→ TEXTE DU DOCUMENT:
= = = =

A
la Guinguette Pirate, ce soir du 24 novembe 2004, le concert des
Clogs, pour lesquels nous étions venus, s'inscrivait dans
le Festival Musiques Volantes.
Créé en 1996, ce festival s'intéresse à
toutes formes de musiques actuelles et aux artistes qualifiés
de "marginaux" qui défendent des projets très
personnels et singuliers. L’édition 2004, la 9ème,
a essaimé dans tout l’hexagone avec l’appui de
nombreuses salles dont La Guinguette Pirate.
Musiques volantes donc, mais plutôt flottantes pour le spectateur
non averti. Et flottantes à plusieurs titres.
D'abord, bien entendu, parce que la Guinguette Pirate, jonque chinoise,
flotte sur la Seine, mais aussi parce que les musiques qui y sont
programmées sont de celles qui naviguent entre deux eaux
et vous emportent dans leur flots, pour le meilleur et pour le pire.
La
soirée débute vers 21h, devant un parterre de spectateurs
clairsemé, par le set expérimental noisy de Marc
Sens.
Pas tombé de la dernière pluie, penché sur
sa guitare électrique, il la triture, la frappe avec une
baguette de batterie, la gratte avec une chaîne, la chatouille
d'un ballon pour lui faire sortir des sons inhabituels, repousser
les limites phoniques de l'instrument.

= = = =

→ LISTE DES ENREGISTREMENTS:

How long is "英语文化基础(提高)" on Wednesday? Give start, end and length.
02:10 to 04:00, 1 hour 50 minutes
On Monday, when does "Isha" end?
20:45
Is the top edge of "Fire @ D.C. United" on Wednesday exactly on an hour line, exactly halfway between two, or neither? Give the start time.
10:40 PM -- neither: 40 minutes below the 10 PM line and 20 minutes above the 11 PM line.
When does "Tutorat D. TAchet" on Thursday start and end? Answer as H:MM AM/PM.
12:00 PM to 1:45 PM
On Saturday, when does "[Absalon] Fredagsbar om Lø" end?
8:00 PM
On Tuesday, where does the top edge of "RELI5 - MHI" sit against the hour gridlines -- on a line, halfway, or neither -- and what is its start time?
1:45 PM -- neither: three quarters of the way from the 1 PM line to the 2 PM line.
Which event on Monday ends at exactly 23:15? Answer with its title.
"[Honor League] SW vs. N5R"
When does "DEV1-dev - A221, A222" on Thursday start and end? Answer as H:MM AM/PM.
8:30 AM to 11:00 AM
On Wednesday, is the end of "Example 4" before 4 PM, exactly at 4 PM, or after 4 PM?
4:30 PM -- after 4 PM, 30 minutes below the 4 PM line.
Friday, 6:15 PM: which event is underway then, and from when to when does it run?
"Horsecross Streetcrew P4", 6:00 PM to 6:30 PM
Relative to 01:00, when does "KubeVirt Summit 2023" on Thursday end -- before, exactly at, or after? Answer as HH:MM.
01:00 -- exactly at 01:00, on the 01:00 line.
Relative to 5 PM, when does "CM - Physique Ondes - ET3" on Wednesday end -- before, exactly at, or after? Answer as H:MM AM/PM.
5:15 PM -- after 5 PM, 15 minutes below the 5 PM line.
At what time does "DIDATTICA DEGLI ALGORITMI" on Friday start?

= = = =

→ EXERCICES À COMPLÉTER:
• A. Dans le texte sur le concert à la Guinguette Pirate, quels objets Marc Sens utilise-t-il sur sa guitare ? Donnez-les tous.
• B. Reproduisez à l'identique les lignes des enregistrements, depuis la première jusqu'à la ligne contenant "10:40 PM -- neither: 40", celle-ci comprise.

→ RÉPONSES ATTENDUES:
• A. une baguette de batterie, une chaîne, un ballon

• B.
How long is "英语文化基础(提高)" on Wednesday? Give start, end and length.
02:10 to 04:00, 1 hour 50 minutes
On Monday, when does "Isha" end?
20:45
Is the top edge of "Fire @ D.C. United" on Wednesday exactly on an hour line, exactly halfway between two, or neither? Give the start time.
10:40 PM -- neither: 40 minutes below the 10 PM line and 20 minutes above the 11 PM line.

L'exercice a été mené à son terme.